:: Your objective ::
When you repeat the records, keep every word exact and drop each picture.

*** Begin section ***

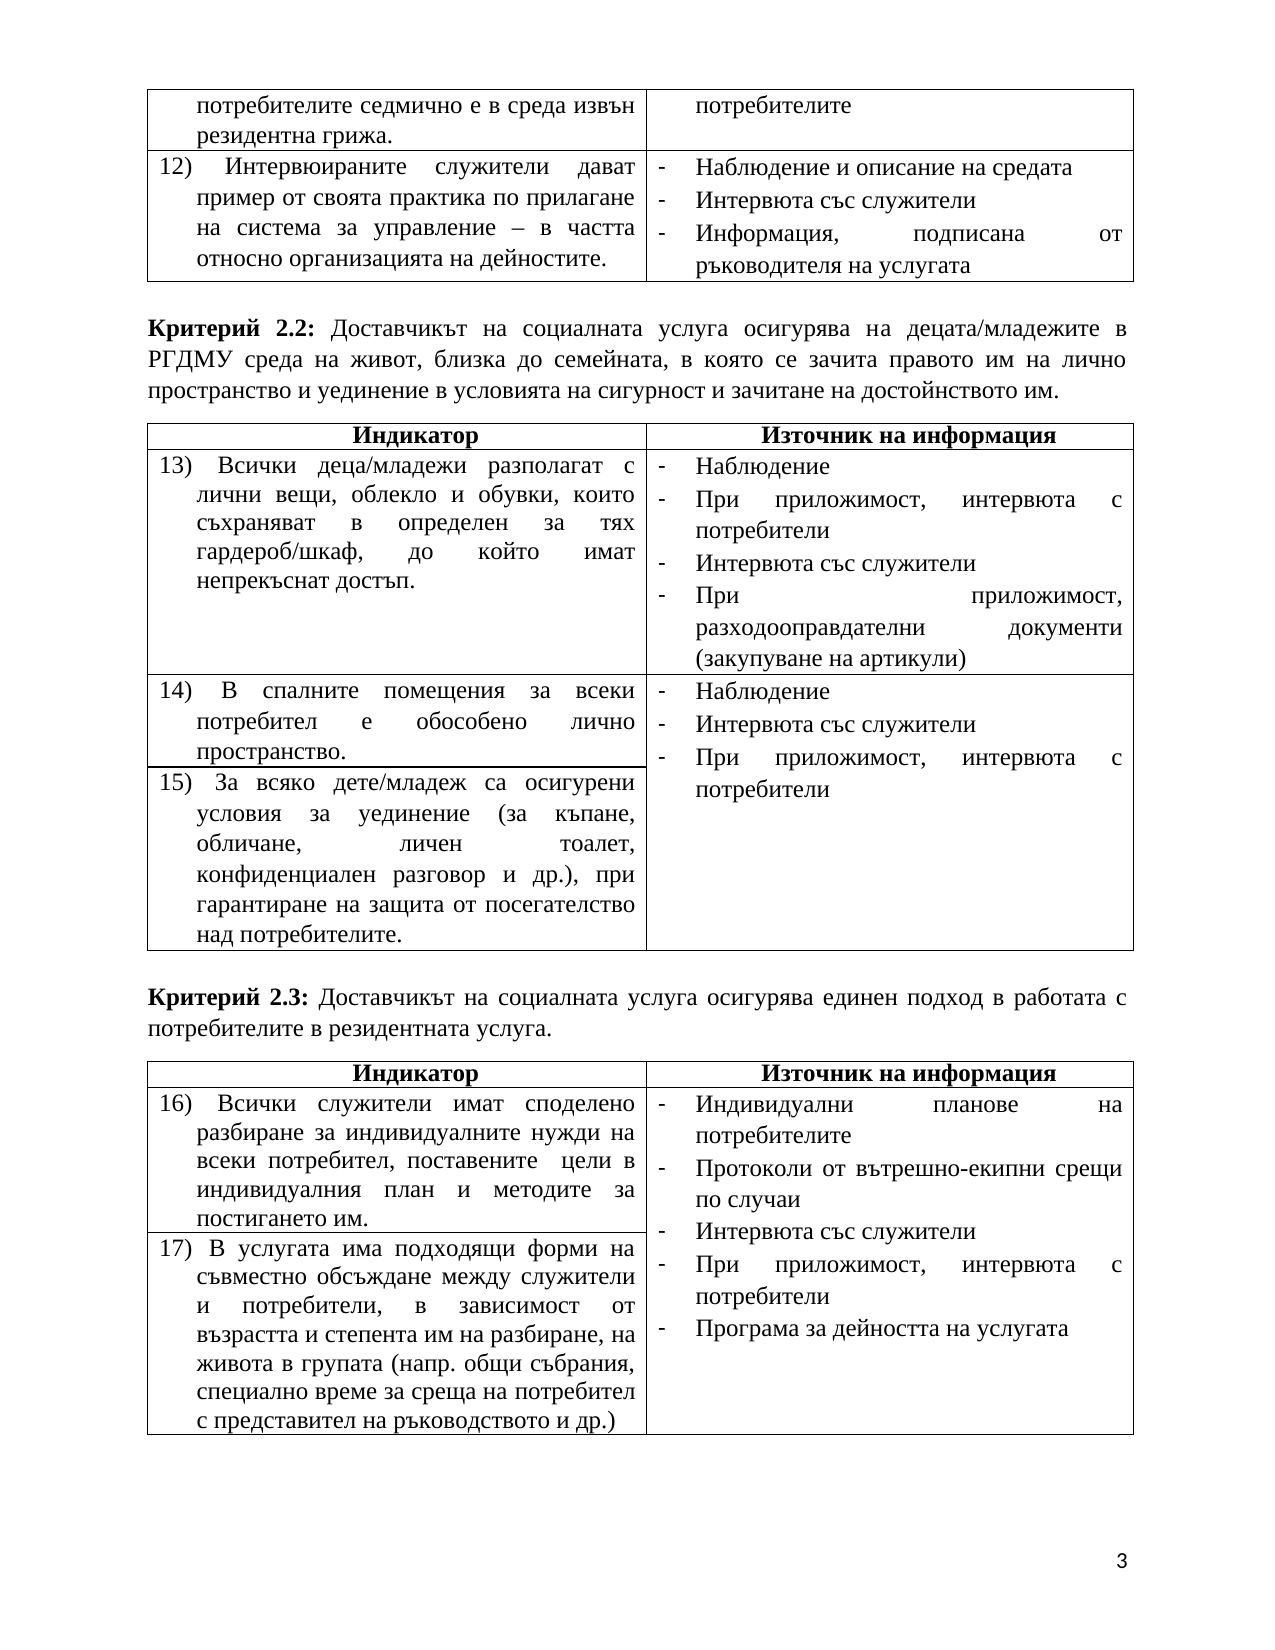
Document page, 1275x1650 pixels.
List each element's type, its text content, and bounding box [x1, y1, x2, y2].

text Критерий 2.2: Доставчикът на социалната услуга осигурява на децата/младежите в РГДМУ среда на живот, близка до семейната, в която се зачита правото им на лично пространство и уединение в условията на сигурност и зачитане на достойнството им. [148, 313, 1127, 404]
table_cell Всички деца/младежи разполагат с лични вещи, облекло и обувки, които съхраняват в определен за тях гардероб/шкаф, до който имат непрекъснат достъп. [148, 450, 646, 674]
table_header Индикатор [148, 1062, 646, 1087]
text Критерий 2.3: Доставчикът на социалната услуга осигурява единен подход в работата с потребителите в резидентната услуга. [148, 982, 1127, 1042]
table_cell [647, 90, 1133, 150]
table_header Източник на информация [647, 1062, 1133, 1087]
table_cell Наблюдение При приложимост, интервюта с потребители Интервюта със служители При приложимост, разходооправдателни документи (закупуване на артикули) [647, 450, 1133, 674]
table_header Индикатор [148, 424, 646, 449]
table_cell В услугата има подходящи форми на съвместно обсъждане между служители и потребители, в зависимост от възрастта и степента им на разбиране, на живота в групата (напр. общи събрания, специално време за среща на потребител с представител на ръководството и др.) [148, 1233, 646, 1434]
table_cell Интервюираните служители дават пример от своята практика по прилагане на система за управление – в частта относно организацията на дейностите. [148, 151, 646, 281]
table_cell В спалните помещения за всеки потребител е обособено лично пространство. [148, 675, 646, 766]
table_cell Наблюдение и описание на средата Интервюта със служители Информация, подписана от ръководителя на услугата [647, 151, 1133, 281]
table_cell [148, 90, 646, 150]
table_cell Индивидуални планове на потребителите Протоколи от вътрешно-екипни срещи по случаи Интервюта със служители При приложимост, интервюта с потребители Програма за дейността на услугата [647, 1088, 1133, 1434]
table_cell Всички служители имат споделено разбиране за индивидуалните нужди на всеки потребител, поставените цели в индивидуалния план и методите за постигането им. [148, 1088, 646, 1232]
table_cell Наблюдение Интервюта със служители При приложимост, интервюта с потребители [647, 675, 1133, 950]
table_cell За всяко дете/младеж са осигурени условия за уединение (за къпане, обличане, личен тоалет, конфиденциален разговор и др.), при гарантиране на защита от посегателство над потребителите. [148, 768, 646, 950]
table_header Източник на информация [647, 424, 1133, 449]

*** End section ***

:: Solution to the exercise ::
Document page, 1275x1650 pixels.
List each element's type, its text content, and bounding box [x1, y1, x2, y2].

text Критерий 2.2: Доставчикът на социалната услуга осигурява на децата/младежите в РГДМУ среда на живот, близка до семейната, в която се зачита правото им на лично пространство и уединение в условията на сигурност и зачитане на достойнството им. [148, 313, 1127, 404]
table_cell Всички деца/младежи разполагат с лични вещи, облекло и обувки, които съхраняват в определен за тях гардероб/шкаф, до който имат непрекъснат достъп. [148, 450, 646, 674]
table_header Индикатор [148, 1062, 646, 1087]
text Критерий 2.3: Доставчикът на социалната услуга осигурява единен подход в работата с потребителите в резидентната услуга. [148, 982, 1127, 1042]
table_cell [647, 90, 1133, 150]
table_header Източник на информация [647, 1062, 1133, 1087]
table_cell Наблюдение При приложимост, интервюта с потребители Интервюта със служители При приложимост, разходооправдателни документи (закупуване на артикули) [647, 450, 1133, 674]
table_header Индикатор [148, 424, 646, 449]
table_cell В услугата има подходящи форми на съвместно обсъждане между служители и потребители, в зависимост от възрастта и степента им на разбиране, на живота в групата (напр. общи събрания, специално време за среща на потребител с представител на ръководството и др.) [148, 1233, 646, 1434]
table_cell Интервюираните служители дават пример от своята практика по прилагане на система за управление – в частта относно организацията на дейностите. [148, 151, 646, 281]
table_cell В спалните помещения за всеки потребител е обособено лично пространство. [148, 675, 646, 766]
table_cell Наблюдение и описание на средата Интервюта със служители Информация, подписана от ръководителя на услугата [647, 151, 1133, 281]
table_cell [148, 90, 646, 150]
table_cell Индивидуални планове на потребителите Протоколи от вътрешно-екипни срещи по случаи Интервюта със служители При приложимост, интервюта с потребители Програма за дейността на услугата [647, 1088, 1133, 1434]
table_cell Всички служители имат споделено разбиране за индивидуалните нужди на всеки потребител, поставените цели в индивидуалния план и методите за постигането им. [148, 1088, 646, 1232]
table_cell Наблюдение Интервюта със служители При приложимост, интервюта с потребители [647, 675, 1133, 950]
table_cell За всяко дете/младеж са осигурени условия за уединение (за къпане, обличане, личен тоалет, конфиденциален разговор и др.), при гарантиране на защита от посегателство над потребителите. [148, 768, 646, 950]
table_header Източник на информация [647, 424, 1133, 449]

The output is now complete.